Request 1: Format the lines of the listing from the one containing "Notícias relacionadas" through the end of the listing, both included, as a numbered list without blank lines, and omit the pictures.

Document segment:
____________________

Introducing GREASE: An Open-Source Tool for Uncovering Hidden Vulnerabilities in Binary Code

Proactively and defensively ensuring the absence of vulnerabilities in binary code is crucial for deploying high-assurance systems. GREASE is an open-source tool leveraging under-constrained symbolic execution to help software reverse engineers analyze binaries and uncover hard-to-spot bugs, ultimately enhancing system security. This kind of binary analysis is especially important for systems that include COTS software that is only provided in binary form.

‍

GREASE can be used as a plug-in for the Ghidra reverse engineering framework, as a standalone command-line tool, or as a Haskell library. GREASE supports analysis of AArch32, PPC32, PPC64, and x86_64 Linux ELF binaries, as well as LLVM bitcode.

Demo

GREASE can help software reverse engineers discover bugs in binaries. For example, consider the following code derived from libpng, demonstrating CVE-2018-13785. Even at the source level, the bug is hard to spot. Can you see it? (Don’t worry about studying the code in detail, it won’t be necessary for understanding the rest of this post.)

void /* PRIVATE */
png_check_chunk_length(png_const_structrp png_ptr, const unsigned int length)
{
   png_alloc_size_t limit = PNG_UINT_31_MAX;

# ifdef PNG_SET_USER_LIMITS_SUPPORTED
   if (png_ptr->user_chunk_malloc_max > 0 &&
       png_ptr->user_chunk_malloc_max < limit)
      limit = png_ptr->user_chunk_malloc_max;
# elif PNG_USER_CHUNK_MALLOC_MAX > 0
   if (PNG_USER_CHUNK_MALLOC_MAX < limit)
      limit = PNG_USER_CHUNK_MALLOC_MAX;
# endif
   if (png_ptr->chunk_name == png_IDAT)
   {
      png_alloc_size_t idat_limit = PNG_UINT_31_MAX;
      size_t row_factor =
         (png_ptr->width * png_ptr->channels * (png_ptr->bit_depth > 8? 2: 1)
          + 1 + (png_ptr->interlaced? 6: 0));
      if (png_ptr->height > PNG_UINT_32_MAX/row_factor)
         idat_limit=PNG_UINT_31_MAX;
      else
         idat_limit = png_ptr->height * row_factor;
      row_factor = row_factor > 32566? 32566 : row_factor;
      idat_limit += 6 + 5*(idat_limit/row_factor+1); /* zlib+deflate overhead */
      idat_limit=idat_limit < PNG_UINT_31_MAX? idat_limit : PNG_UINT_31_MAX;
      limit = limit < idat_limit? idat_limit : limit;
   }
   // ...

____________________

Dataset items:
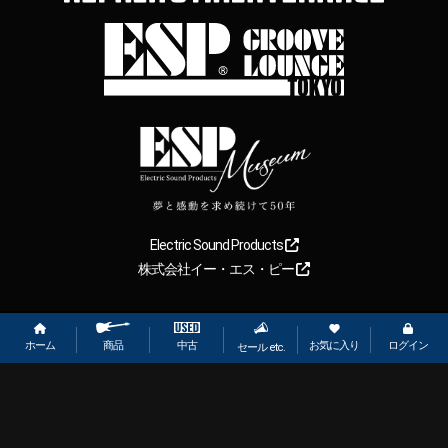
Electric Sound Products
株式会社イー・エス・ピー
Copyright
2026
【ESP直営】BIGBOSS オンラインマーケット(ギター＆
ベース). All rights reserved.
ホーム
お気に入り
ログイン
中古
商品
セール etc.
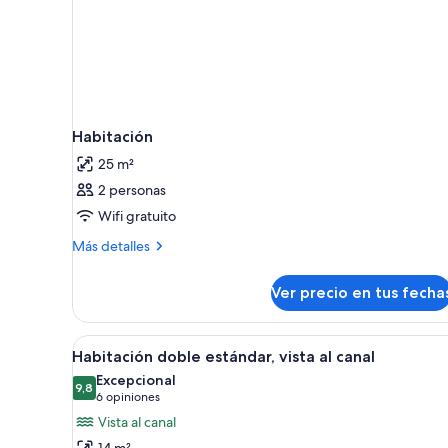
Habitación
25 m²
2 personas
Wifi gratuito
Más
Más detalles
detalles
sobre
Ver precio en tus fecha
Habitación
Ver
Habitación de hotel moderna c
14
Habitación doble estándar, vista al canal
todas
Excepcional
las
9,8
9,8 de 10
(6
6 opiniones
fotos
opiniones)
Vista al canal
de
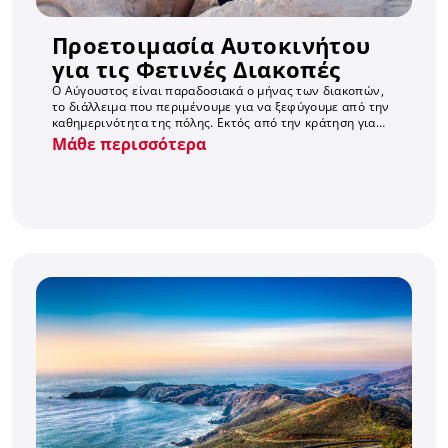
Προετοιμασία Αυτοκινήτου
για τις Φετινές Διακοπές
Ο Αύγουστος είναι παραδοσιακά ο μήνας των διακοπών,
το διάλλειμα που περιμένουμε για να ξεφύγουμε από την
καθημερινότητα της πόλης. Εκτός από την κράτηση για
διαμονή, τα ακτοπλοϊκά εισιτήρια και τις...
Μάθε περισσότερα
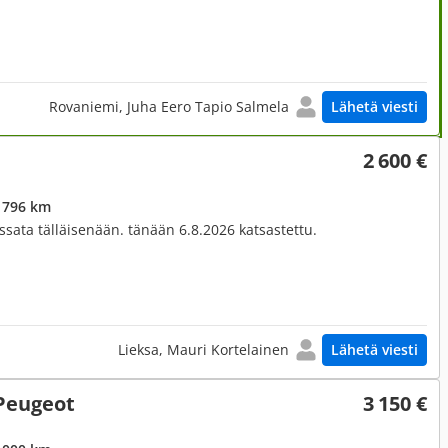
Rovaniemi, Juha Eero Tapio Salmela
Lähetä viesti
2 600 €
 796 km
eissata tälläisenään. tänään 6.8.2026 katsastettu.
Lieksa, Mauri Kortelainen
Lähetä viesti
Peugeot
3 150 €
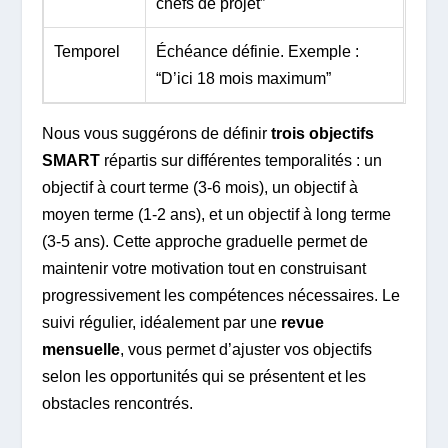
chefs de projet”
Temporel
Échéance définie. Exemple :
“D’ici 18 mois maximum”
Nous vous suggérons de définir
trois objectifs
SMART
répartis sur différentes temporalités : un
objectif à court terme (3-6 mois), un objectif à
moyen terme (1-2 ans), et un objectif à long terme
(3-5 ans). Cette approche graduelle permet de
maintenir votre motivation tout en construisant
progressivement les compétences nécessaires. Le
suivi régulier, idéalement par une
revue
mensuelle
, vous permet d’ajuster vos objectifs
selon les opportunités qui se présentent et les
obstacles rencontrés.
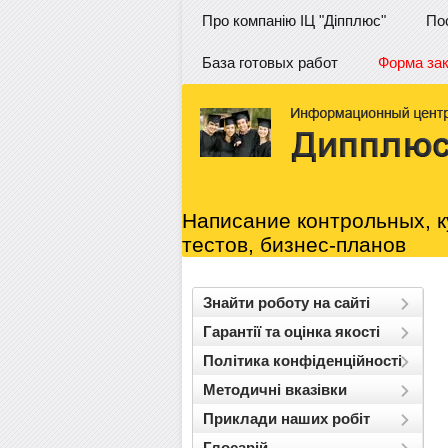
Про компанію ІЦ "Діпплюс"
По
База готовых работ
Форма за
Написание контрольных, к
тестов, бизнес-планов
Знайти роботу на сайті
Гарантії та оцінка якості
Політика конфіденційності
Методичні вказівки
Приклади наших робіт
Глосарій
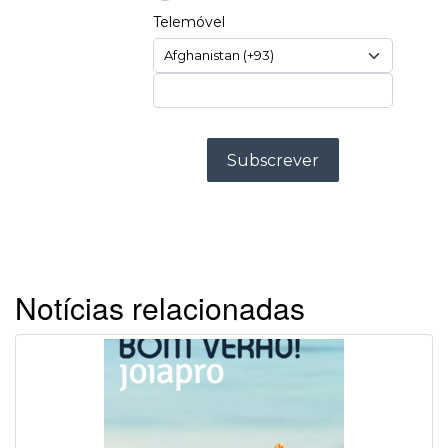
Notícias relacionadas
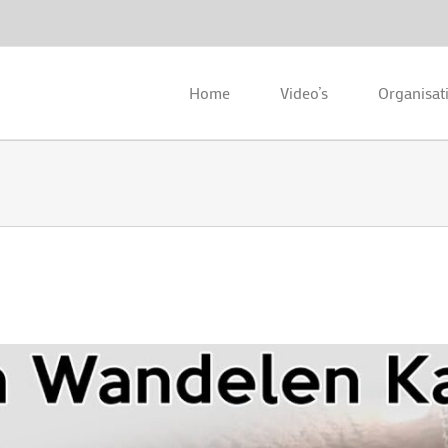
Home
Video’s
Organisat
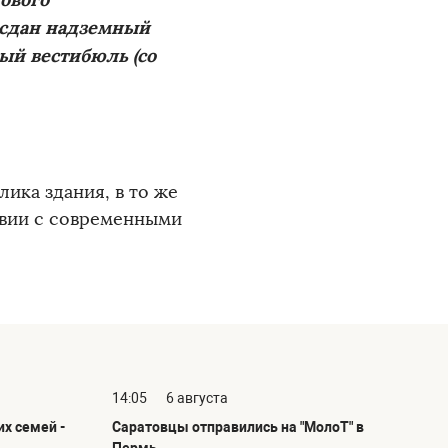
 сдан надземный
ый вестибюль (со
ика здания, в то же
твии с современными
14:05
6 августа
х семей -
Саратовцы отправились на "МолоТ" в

____________________

Request 2: Resume the GREASE article from the point where it stops.

Your response 1:
1. Notícias relacionadas
2. Home
3. Video’s
4. Organisat
5.  сдан надземный
6. ый вестибюль (со
7. ика здания, в то же
8. твии с современными
9. 14:05
10. 6 августа
11. х семей -
12. Саратовцы отправились на "МолоТ" в

Your response 2:
}

‍

GREASE can automatically find this hard-to-spot bug:

$ clang test.c -o test
$ grease test

Finished analyzing 'png_check_chunk_length'. Possible bug(s):

At 0x100011bd:
div: denominator was zero
Concretized arguments:

rcx: 0000000000000000
rdx: 0000000000000000
rsi: 0000000000000000
rdi: 000000+0000000000000000
r8: 0000000000000000
r9: 0000000000000000
r10: 0000000000000000

000000: 54 41 44 49 01 00 00 00 f9 ff ff ff 00 00 00 00 00 80

‍

This output says that png_check_chunk_length will divide by zero when the register rdi holds a pointer to an allocation containing the bytes 54 41 44... Indeed, if we add the following main function:

int main() {
  char data[] = {0x54, 0x41, 0x44, 0x49, 0xf9, 0x00, 0x00, 0x00, 0x01, 0xb7, 0x3e, 0x9b, 0x00, 0x00, 0x00, 0x00, 0x00, 0x80};
  png_check_chunk_length((png_const_structrp)data, 0);
  return 0;
}

‍

We see exactly what GREASE described:

$ clang test.c -o test
$ ./test
Floating point exception (core dumped)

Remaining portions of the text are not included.